This post is also available in: Hindi
Well, you would have tried chole masala a lot of time. This time I wanted to add some different coastal flavor to this recipe, so I added coconut to it. Talking about the taste; well, it came out really yummy. though if you don’t want to add coconut, just skip it and your all time favorite chole masala is ready or you can refer this recipe.
- 5 tbsp Fresh Coconut grated
- 2 cups Chole
- 3 Onion
- 3 Tomatoes
- 2 Green Chillies
- 1 tsp Red Chilli Powder
- 1/2 inch Ginger
- 5 Garlic Pods
- 2 Green Cardamom
- 4 Cloves
- 5 Black Peppercorns
- 1/2 inch Cinnamon Stick
- 1 Bay Leaf
- 1 tsp Garam Masala Powder
- 1 tsp Turmeric
- Salt to taste
- Water as needed
- 2 tbsp Oil
- 1 tsp Cumin Seeds
- 1 tbsp Green Coriander Leaves
Wash and soak the Chole overnight. After 8 to 10 hours of soaking, cook them in a pressure cooker on high flame in 3 cups of water for 3 whistles.
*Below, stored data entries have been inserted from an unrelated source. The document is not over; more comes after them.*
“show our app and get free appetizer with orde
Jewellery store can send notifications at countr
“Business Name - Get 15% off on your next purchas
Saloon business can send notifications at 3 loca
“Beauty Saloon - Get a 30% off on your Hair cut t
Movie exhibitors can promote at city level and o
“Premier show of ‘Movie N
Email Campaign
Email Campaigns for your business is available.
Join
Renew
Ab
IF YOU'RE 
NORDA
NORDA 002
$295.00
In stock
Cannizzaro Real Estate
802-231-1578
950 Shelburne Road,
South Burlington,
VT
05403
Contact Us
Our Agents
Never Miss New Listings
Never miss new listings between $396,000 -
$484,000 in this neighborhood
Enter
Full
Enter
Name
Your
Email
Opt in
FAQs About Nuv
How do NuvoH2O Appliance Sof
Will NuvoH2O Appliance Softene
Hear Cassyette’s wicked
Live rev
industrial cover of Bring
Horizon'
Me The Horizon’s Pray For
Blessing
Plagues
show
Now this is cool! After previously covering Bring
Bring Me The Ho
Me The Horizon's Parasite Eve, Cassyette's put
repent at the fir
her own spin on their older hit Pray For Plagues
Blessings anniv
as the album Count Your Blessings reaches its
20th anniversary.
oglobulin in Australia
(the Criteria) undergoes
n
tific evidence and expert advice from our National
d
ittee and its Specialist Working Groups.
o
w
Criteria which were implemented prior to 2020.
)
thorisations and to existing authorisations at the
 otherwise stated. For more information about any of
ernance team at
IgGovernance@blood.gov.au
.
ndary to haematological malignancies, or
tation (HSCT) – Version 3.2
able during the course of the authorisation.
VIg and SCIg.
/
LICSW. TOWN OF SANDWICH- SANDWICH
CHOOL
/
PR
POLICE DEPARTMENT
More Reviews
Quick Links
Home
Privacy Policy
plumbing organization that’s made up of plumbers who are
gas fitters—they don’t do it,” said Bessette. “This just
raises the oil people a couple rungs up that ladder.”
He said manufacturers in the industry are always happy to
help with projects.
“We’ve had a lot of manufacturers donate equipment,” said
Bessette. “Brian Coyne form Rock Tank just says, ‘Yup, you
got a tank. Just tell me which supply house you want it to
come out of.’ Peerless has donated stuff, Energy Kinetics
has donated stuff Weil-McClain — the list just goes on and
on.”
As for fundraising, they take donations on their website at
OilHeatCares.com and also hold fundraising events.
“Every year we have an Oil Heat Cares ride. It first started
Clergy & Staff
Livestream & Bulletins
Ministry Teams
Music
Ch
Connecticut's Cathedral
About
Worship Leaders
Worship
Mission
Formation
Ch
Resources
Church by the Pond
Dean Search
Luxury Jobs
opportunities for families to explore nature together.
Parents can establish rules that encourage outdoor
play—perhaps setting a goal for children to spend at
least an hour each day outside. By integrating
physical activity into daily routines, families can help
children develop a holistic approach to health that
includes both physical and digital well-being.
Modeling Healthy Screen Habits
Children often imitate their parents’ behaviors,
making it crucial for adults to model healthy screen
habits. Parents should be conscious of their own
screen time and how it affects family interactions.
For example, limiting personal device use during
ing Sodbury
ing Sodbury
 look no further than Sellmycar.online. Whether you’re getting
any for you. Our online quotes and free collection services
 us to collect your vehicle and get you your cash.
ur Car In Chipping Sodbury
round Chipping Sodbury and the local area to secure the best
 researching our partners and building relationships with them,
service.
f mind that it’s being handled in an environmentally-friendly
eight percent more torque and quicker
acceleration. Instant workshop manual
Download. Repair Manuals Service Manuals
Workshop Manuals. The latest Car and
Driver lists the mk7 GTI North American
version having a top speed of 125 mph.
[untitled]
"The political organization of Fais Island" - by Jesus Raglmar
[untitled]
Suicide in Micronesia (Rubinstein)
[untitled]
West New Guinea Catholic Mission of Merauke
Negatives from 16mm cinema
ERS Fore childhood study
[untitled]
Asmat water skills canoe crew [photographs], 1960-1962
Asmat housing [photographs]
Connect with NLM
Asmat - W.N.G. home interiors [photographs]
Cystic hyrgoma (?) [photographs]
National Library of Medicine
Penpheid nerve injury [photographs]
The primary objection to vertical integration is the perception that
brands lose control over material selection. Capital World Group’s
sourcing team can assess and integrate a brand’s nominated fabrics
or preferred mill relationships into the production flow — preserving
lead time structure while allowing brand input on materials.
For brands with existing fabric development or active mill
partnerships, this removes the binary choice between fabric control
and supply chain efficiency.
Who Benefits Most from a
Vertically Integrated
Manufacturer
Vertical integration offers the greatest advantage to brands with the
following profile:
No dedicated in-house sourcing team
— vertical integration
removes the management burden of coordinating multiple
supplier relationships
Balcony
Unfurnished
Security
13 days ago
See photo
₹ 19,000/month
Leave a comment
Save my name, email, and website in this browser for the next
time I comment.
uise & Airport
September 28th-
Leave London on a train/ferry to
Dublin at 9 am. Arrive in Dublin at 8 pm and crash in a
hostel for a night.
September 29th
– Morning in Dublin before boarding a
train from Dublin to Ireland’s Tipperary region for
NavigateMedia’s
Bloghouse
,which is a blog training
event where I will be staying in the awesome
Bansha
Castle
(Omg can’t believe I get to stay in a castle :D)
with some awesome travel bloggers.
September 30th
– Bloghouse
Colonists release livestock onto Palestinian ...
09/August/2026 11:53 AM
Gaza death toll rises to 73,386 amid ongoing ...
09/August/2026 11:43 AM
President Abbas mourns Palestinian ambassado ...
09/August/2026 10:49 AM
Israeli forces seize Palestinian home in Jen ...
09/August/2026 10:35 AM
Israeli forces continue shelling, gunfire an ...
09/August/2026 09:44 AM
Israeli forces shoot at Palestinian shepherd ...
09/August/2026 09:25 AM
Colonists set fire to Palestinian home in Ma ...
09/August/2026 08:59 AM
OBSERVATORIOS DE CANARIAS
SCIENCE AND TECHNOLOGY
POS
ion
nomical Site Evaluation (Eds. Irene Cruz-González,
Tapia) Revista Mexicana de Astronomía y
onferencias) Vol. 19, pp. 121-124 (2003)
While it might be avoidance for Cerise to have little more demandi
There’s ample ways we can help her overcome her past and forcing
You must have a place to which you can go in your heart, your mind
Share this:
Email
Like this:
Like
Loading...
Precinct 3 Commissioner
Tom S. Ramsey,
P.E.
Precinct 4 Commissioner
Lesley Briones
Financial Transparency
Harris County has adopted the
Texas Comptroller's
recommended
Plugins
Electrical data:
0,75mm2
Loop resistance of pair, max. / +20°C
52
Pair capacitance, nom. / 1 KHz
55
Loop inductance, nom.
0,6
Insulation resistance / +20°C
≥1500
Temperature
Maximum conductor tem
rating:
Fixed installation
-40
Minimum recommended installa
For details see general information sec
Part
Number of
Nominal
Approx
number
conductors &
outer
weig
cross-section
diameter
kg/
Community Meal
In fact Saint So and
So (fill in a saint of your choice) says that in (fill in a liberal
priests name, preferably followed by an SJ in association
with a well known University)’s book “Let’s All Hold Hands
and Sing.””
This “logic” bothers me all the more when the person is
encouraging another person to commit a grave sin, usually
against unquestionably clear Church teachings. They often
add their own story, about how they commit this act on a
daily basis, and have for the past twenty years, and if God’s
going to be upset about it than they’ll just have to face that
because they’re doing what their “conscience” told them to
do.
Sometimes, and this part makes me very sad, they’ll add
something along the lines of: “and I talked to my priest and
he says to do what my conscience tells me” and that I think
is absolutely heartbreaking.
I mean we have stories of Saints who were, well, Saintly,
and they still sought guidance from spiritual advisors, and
Add salt and turmeric while boiling. Let it stand till the pressure releases on its own.
Slice the onions and blanch the tomatoes and puree them.
In a heavy bottom pan, add 1 tablespoon of oil. Add the cumin seeds and let splutter on low flame.
Put in the grated coconut and shallow fry till it changes to light brown in color. Remove and keep aside.
Wipe the pan and again add 1 tablespoon oil. Keep the heat low and toss in the sliced onions. Let them cook until light golden brown.
Take the fried coconut mixture, fried onions, ginger, garlic, green chillies, Cardamoms, bay leaf, Cinnamon stick, black peppercorns, cloves in a grinder jar.
Grind to make a coarse paste. Add a little water if needed.
Again, heat the pan and pour this paste in it. Keeping the heat low, stir-fry this till color changes to golden brown.
At this point, add the tomato puree. Stir a bit till it gets mixed well and the mixture will leave oil from the sides.
Add the salt, red chilli powder,garam masala powder then add the boiled Chole.
Add as much water as needed at this point (depending on the consistency you like) and let it simmer for about 10 minutes.
Adjust seasonings and garnish with chopped green coriander leaves.
Shut off the flame and cover with a lid for 5 minutes before serving.
Serving suggestions- Any rice, Naan, Roti or Parathas.
Keep the gravy mix to a coarse paste, this gives a bite to the final chole recipe.
Fry the gravy till it starts leaving oil from the sides. At that point all the water is burned and gravy is well cooked.
Add water to the recipe as per your liking. Ideally with rice you would want more gravy vs with chapati.